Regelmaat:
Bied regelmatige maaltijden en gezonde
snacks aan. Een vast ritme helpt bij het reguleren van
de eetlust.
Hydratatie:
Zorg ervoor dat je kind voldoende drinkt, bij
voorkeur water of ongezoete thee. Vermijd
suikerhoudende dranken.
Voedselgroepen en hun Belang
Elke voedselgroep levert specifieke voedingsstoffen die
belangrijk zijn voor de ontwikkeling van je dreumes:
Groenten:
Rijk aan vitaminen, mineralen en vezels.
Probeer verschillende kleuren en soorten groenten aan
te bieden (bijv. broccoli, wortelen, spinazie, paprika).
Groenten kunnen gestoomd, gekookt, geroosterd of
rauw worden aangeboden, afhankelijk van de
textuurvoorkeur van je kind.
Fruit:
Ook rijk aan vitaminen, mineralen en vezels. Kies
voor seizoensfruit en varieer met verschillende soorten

:::::

Work to be completed:
Exactly how many lines of the records include "kind"? Provide the number by itself.

Answer for this exercise:
2